## What to produce
Express the lines below, from the one containing "In the above" through the last one, as a Markdown table with a Row column numbering each entry and a Line column holding its text. Omit any blank lines.

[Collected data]
+++++

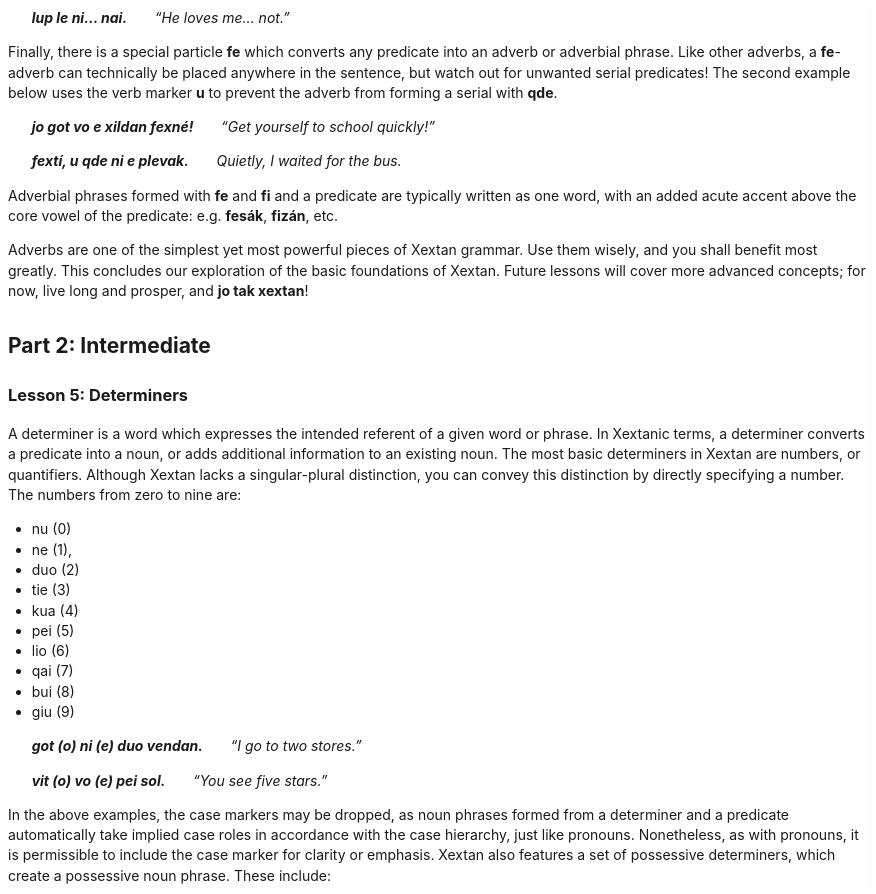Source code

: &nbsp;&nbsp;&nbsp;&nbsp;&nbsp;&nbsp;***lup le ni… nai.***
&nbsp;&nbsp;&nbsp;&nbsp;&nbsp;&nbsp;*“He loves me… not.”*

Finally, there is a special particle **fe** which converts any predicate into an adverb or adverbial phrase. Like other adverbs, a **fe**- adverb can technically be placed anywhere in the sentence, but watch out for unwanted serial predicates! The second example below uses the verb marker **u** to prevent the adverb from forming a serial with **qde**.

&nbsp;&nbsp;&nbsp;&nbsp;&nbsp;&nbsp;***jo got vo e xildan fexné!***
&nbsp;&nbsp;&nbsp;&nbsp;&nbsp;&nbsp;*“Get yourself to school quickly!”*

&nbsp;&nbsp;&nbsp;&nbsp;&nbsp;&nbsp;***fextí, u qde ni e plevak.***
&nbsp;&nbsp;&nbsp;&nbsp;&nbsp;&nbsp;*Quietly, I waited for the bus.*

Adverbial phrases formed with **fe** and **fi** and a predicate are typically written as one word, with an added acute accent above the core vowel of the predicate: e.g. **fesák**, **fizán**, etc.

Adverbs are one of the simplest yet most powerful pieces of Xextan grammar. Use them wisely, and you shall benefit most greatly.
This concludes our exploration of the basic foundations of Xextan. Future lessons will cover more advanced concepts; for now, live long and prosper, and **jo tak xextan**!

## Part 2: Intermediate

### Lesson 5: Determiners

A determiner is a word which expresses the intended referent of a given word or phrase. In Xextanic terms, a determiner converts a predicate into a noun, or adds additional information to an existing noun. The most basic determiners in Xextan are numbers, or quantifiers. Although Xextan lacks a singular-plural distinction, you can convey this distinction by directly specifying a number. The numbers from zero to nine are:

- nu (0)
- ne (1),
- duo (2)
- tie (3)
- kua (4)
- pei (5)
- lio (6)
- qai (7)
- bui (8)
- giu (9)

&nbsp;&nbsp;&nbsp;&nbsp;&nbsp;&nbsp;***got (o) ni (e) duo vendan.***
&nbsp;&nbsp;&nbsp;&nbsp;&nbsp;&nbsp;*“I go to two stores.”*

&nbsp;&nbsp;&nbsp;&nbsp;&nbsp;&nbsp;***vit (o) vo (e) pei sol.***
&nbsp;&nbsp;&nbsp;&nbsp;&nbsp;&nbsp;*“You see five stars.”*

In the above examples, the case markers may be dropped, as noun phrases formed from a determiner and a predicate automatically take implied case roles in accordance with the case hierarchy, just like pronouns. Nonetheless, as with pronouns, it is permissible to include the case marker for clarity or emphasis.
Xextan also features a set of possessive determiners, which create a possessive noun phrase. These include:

+++++

## Answer for the task
| Row | Line |
|---|---|
| 1 | In the above examples, the case markers may be dropped, as noun phrases formed from a determiner and a predicate automatically take implied case roles in accordance with the case hierarchy, just like pronouns. Nonetheless, as with pronouns, it is permissible to include the case marker for clarity or emphasis. |
| 2 | Xextan also features a set of possessive determiners, which create a possessive noun phrase. These include: |